Selon les proches de Mahamadi Ilboudo, le jeune homme, 28 ans, servait au 11e Régiment d’infanterie commando de Dori. De retour d’une mission onusienne, il était en permission d’un mois et en profitait pour passer du temps avec sa famille. Toujours selon nos interlocuteurs, le maire venait juste de quitter les lieux du crime. Nous avons alors décidé de nous rendre à la mairie de Bogodogo pour avoir la version des faits des premiers responsables. Le maire et son premier adjoint n’étant pas disponibles, nous avons été reçus par son deuxième adjoint, Raogo Alban Zoungrana, qui nous a, lui aussi, déroulé le film des événements : « Nous avons été informés hier soir, aux environs de 19h 30, qu’il y a eu une altercation entre deux individus et que l’un avait abattu l’autre. Nous nous sommes rendus sur les lieux pour faire le constat. Arrivés, nous avons trouvé un corps couvert. Selon les informations que l’on a pu recueillir sur place, il s’agissait de celui d’un militaire tué par un gérant de boutique Orange money. La police et la gendarmerie sont venues faire leurs constats d’usage, et les frères d’armes de l’infortuné sont venus chercher son corps. Jusqu’au matin, alors que nous suivions toujours l’évolution de la situation, nous avons été informés du mouvement d’humeur des jeunes du quartier. Nous nous sommes dépêchés sur les lieux pour essayer de les calmer mais ils avaient déjà saccagé la boutique du présumé meurtrier.

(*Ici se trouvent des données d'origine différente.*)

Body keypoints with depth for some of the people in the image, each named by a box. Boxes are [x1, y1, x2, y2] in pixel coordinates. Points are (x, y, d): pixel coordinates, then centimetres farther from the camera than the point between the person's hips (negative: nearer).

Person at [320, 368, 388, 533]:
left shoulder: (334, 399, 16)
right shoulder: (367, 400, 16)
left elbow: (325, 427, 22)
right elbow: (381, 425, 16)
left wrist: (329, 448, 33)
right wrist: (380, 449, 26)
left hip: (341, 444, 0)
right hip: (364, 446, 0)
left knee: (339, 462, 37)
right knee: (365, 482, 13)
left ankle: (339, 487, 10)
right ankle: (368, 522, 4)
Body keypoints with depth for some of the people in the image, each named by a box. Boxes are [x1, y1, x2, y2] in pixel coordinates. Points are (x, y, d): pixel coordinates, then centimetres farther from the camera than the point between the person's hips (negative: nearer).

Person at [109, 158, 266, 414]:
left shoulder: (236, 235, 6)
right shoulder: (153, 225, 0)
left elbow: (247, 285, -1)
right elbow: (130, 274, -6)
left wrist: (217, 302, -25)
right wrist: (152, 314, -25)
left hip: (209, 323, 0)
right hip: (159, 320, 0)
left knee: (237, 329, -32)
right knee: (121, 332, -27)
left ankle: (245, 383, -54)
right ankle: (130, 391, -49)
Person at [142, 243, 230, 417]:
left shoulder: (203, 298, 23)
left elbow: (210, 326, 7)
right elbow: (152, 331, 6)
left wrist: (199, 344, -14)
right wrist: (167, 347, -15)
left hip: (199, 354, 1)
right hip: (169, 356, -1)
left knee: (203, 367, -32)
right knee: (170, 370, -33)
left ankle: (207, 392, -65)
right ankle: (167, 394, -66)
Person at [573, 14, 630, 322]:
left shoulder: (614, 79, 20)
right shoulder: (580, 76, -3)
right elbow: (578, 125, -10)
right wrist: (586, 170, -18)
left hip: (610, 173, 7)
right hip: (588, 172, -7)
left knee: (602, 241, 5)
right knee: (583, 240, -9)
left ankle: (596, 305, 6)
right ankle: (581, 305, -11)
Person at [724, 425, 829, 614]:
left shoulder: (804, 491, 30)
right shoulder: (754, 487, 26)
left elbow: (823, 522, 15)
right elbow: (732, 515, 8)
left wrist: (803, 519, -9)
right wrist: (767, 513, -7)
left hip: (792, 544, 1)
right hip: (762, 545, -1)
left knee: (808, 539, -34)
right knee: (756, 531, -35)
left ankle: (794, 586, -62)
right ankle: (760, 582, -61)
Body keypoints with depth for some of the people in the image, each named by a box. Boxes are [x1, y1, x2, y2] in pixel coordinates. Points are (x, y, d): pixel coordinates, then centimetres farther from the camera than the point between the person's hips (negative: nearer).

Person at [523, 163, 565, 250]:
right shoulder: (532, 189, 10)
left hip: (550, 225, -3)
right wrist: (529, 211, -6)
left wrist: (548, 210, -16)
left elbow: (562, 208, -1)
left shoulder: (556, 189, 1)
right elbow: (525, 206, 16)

Nous avons ensuite reçu la famille de la victime pour lui assurer que nous ferions de notre mieux pour retrouver le coupable. Nous lui demandons d’appeler les jeunes à la retenue. »

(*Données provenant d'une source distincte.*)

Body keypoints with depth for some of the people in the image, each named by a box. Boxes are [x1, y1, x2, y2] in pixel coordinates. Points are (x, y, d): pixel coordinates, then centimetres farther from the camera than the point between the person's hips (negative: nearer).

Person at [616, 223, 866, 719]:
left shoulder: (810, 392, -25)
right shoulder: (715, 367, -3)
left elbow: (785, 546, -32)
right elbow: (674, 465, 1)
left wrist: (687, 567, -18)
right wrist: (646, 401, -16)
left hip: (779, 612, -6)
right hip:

De la mairie, nous sommes revenus sur les lieux du drame et y avons constaté que les jeunes, révoltés, avaient mis leur menace à exécution. A l’aide de pinces, de marteaux et d’outils de tout genre, ils détruisaient les boutiques voisines. Quand nous quittions les lieux à 13h, les ‘’justiciers’’, comme des possédés, continuaient ce qu’ils avaient commencé.
L’enterrement de l’infortuné bidasse a eu lieu aujourd’hui même au cimetière municipal de Gounghin après la levée du corps à la morgue du camp Lamizana.